When I was younger, oh so much younger than today, I once ran from the police after being told to "Stay where you are!" A friend of mine and I were in Riverside, California at the state junior bowling tournament, had been doing some underage drinking that night in our motel room, and wandered outside for a moment only to be seen by a cop down the hall who shouted at us and we reflexively took off running. In what seemed like a millisecond, the cop was right there, his gun pointing at us, shouting, "Freeze!" We froze.

It turned out that this cop was investigating reports of break-ins to that motel complex by a couple of guys who looked a lot like us, and he happened to see us right after we stepped outside our room. We ran because we didn't want to get in trouble for drinking, and we didn't take the time to consider how much more trouble or worse we could get in for running from a police officer. We were let go with a stern reprimand. It could have been worse. Much worse. I found out later that the Riverside police were notorious for their "Shoot first, ask questions later" policy. What if I had been more addled by alcohol or something stronger than I was and had continued to run after being told to "Freeze!"?

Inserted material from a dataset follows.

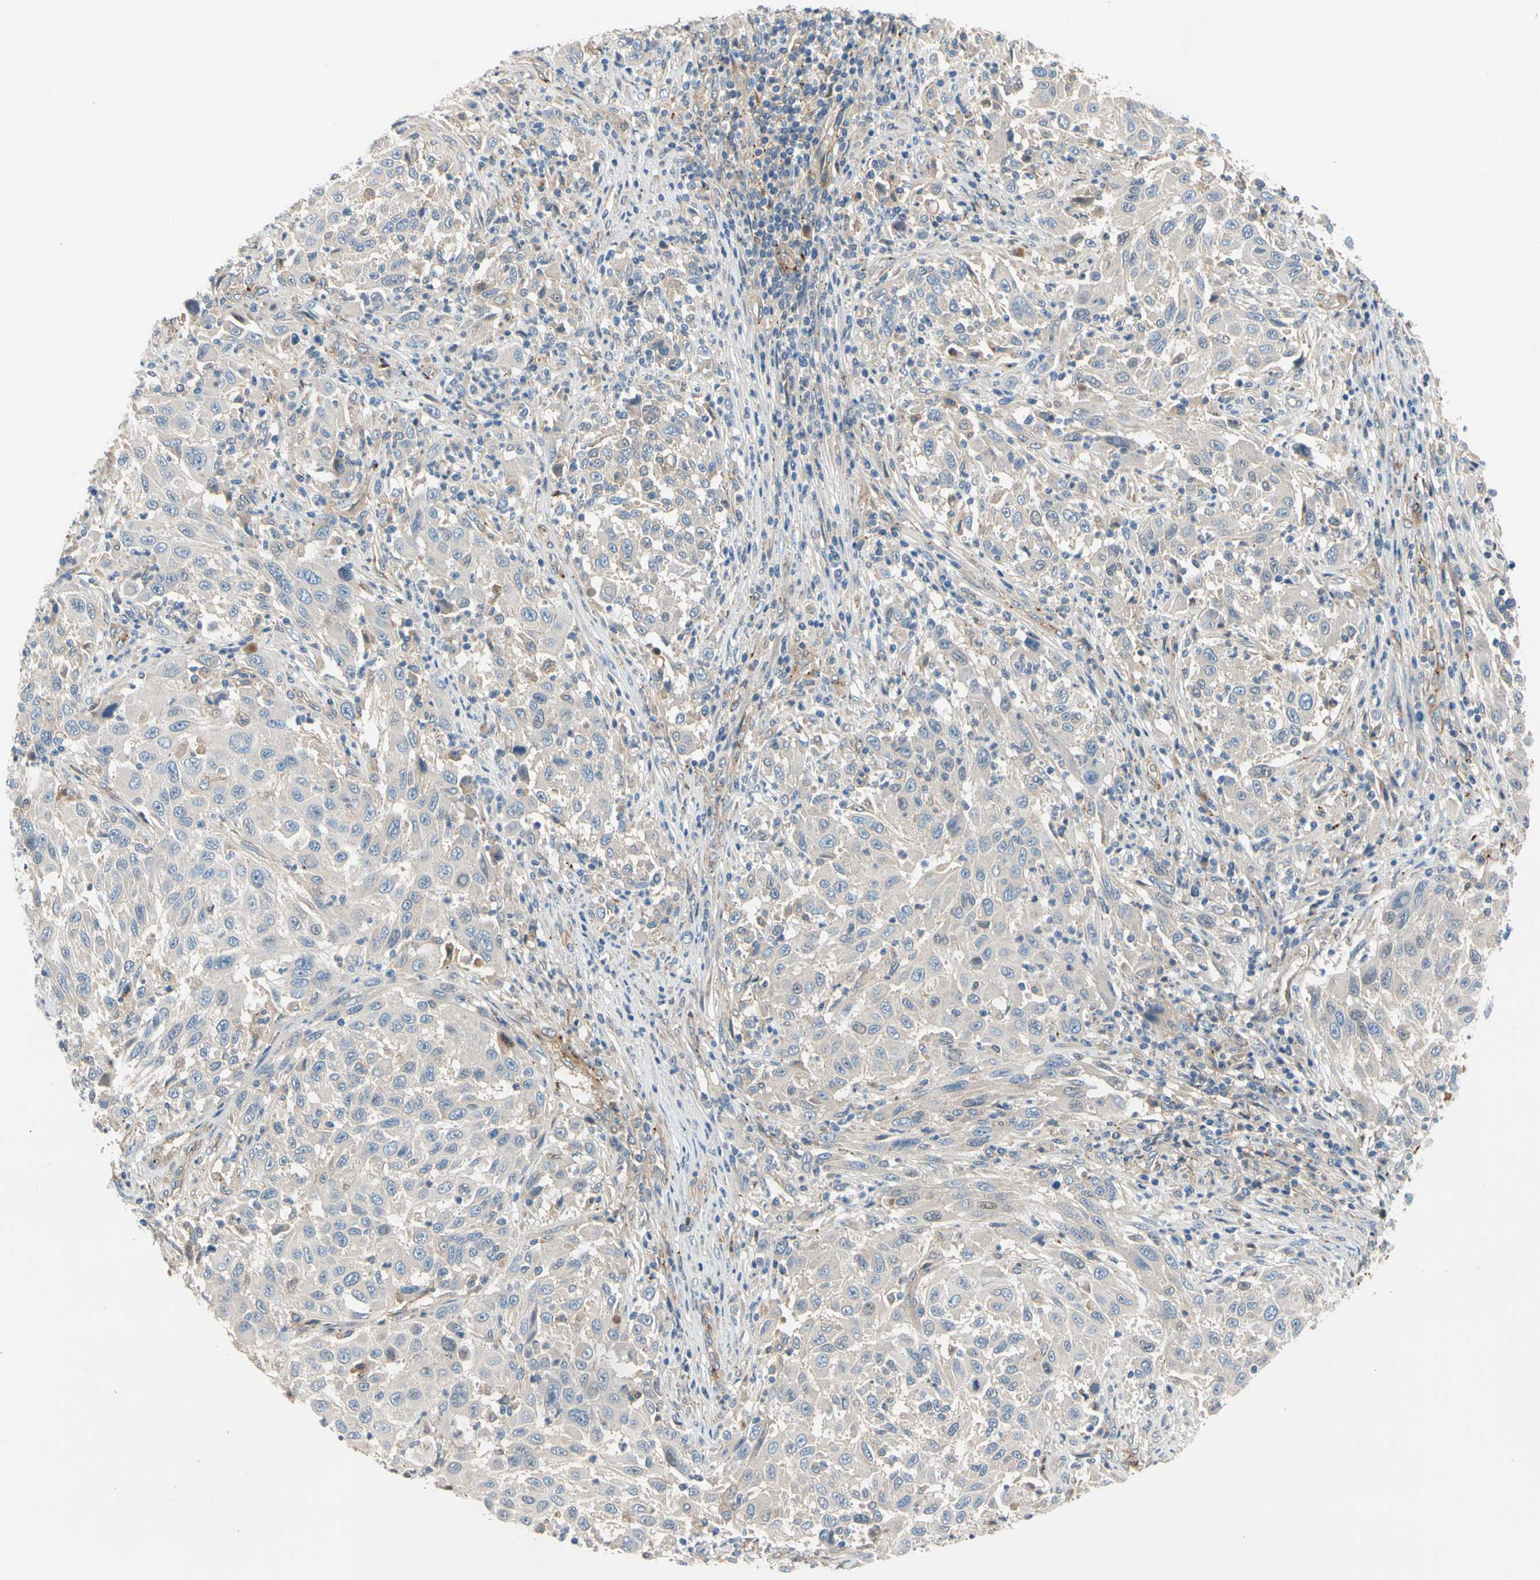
{"staining": {"intensity": "negative", "quantity": "none", "location": "none"}, "tissue": "melanoma", "cell_type": "Tumor cells", "image_type": "cancer", "snomed": [{"axis": "morphology", "description": "Malignant melanoma, Metastatic site"}, {"axis": "topography", "description": "Lymph node"}], "caption": "IHC of human malignant melanoma (metastatic site) demonstrates no expression in tumor cells.", "gene": "ENTREP3", "patient": {"sex": "male", "age": 61}}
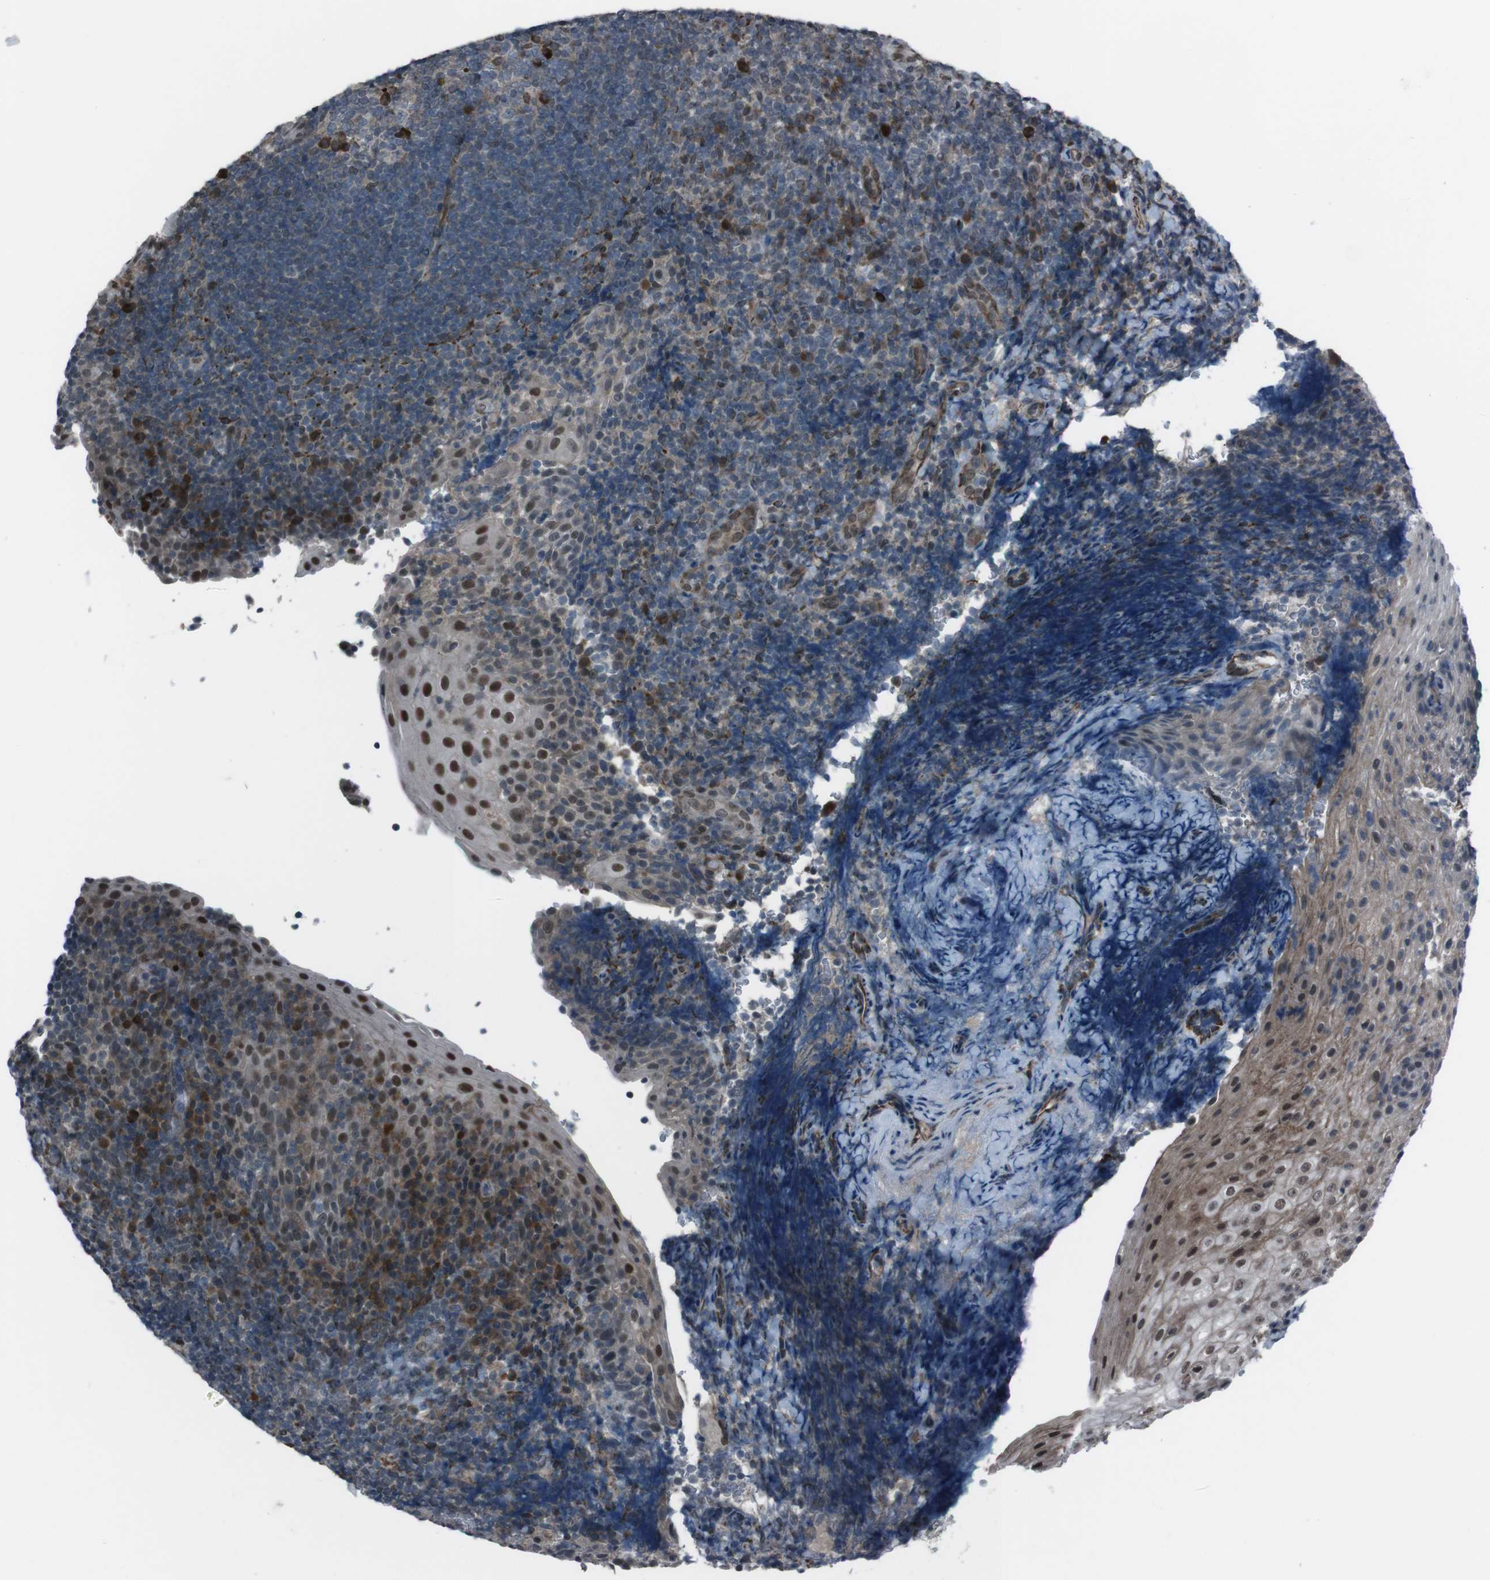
{"staining": {"intensity": "strong", "quantity": "<25%", "location": "cytoplasmic/membranous,nuclear"}, "tissue": "tonsil", "cell_type": "Germinal center cells", "image_type": "normal", "snomed": [{"axis": "morphology", "description": "Normal tissue, NOS"}, {"axis": "topography", "description": "Tonsil"}], "caption": "Strong cytoplasmic/membranous,nuclear expression is identified in about <25% of germinal center cells in normal tonsil.", "gene": "SS18L1", "patient": {"sex": "male", "age": 37}}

I wouldn't be here now blogging about the anger if not hatred part of me feels toward people who defy and flee the police.

2 comments:

Anonymous said...

I am glad that your heart has stopped racing. That is a very uncomfortable feeling, no wonder you feel socially awkward; it is hard to have a normal converstaion with someone when your heart is beating at 150 bpm.

What's up with the langauge in your post? I'm no prude, and words don't really offend me, but are you trying somehow to mimick Wilber? Just a thought...

Steve said...

My heart wasn't racing. It was beating arrhythmically. More specifically, I was having intermittent brief spells of my heart beating out of its normal rhythm and then returning to its normal rhythm. It wasn't really bad. Just bad enough that I felt a little uncomfortable with it and am glad that it went away.

The "language" in my post doesn't reflect a deliberate attempt to mimick Wilber or anyone else. I almost never use such language when I speak or write. But it is what I silently said to myself when I read the story about this young man, and I thought it was better to "nakedly reflect" those exact words than to pretty them up.